Minimum Wage Increases for 18 States in 2018 Minimum wage workers in 18 states will get a pay hike next week when higher wage floors go into effect around the country for 2018. With the federal minimum wage remaining just $7.25 per hour, more and more states  have opted to implement their own, higher rates that local employers must observe. Many of the bumps slated for New Year’s Day come courtesy of recent ballot initiatives approved by voters or bills passed by statehouses, in red and blue states alike. The states include Alaska, Arizona, California, Colorado, Hawaii, Maine, Michigan, Minnesota, Missouri, Montana, New Jersey, New York, Ohio, Rhode Island, South Dakota, Vermont, and Washington.

 

Wolf will seek dramatic revamp to overtime rulesThe Daily Item reports that Gov.
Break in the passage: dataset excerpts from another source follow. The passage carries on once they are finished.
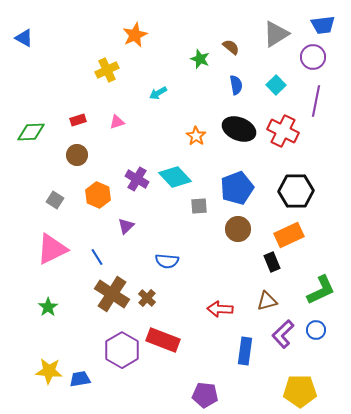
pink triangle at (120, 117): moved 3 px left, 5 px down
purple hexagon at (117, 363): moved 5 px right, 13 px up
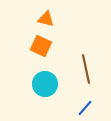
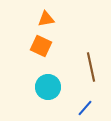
orange triangle: rotated 24 degrees counterclockwise
brown line: moved 5 px right, 2 px up
cyan circle: moved 3 px right, 3 px down
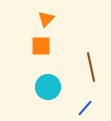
orange triangle: rotated 36 degrees counterclockwise
orange square: rotated 25 degrees counterclockwise
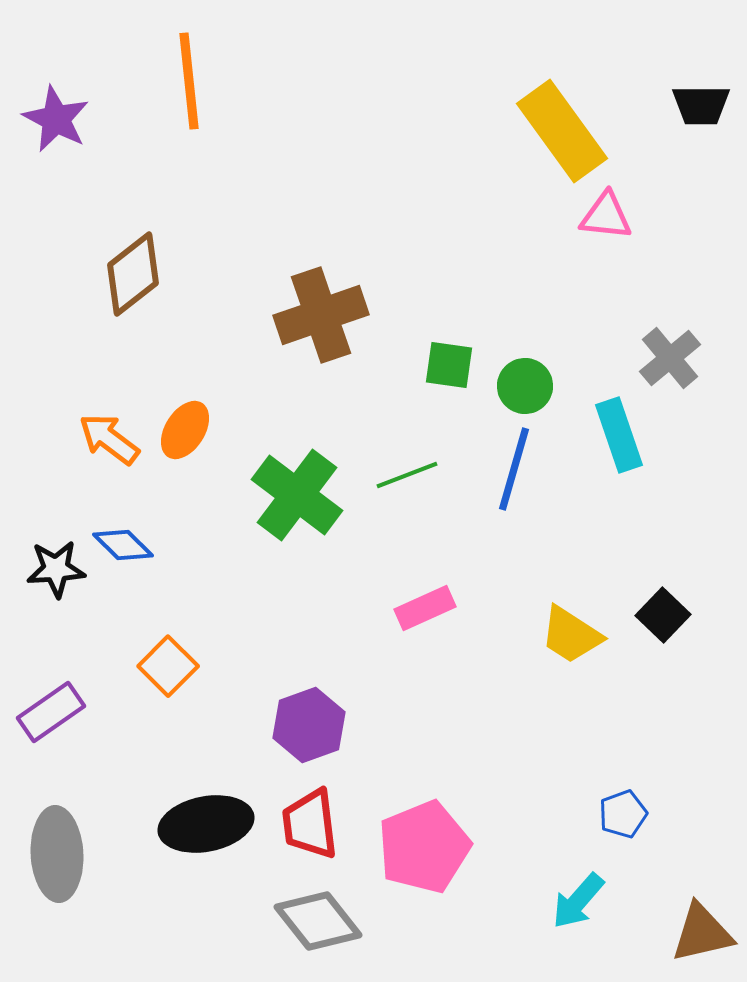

Tom Wolf announced on Wednesday he plans to seek a dramatic revamp of the state’s labor rules to force companies to pay overtime to more workers. Wolf said the change is intended to reflect wage changes in the four decades since the last time the state’s overtime rules were updated. “Because the overtime rules have not been updated, employees are covered by an exemption to overtime that was intended for high-wage, white-collar employees more than 40 years ago,” Wolf said.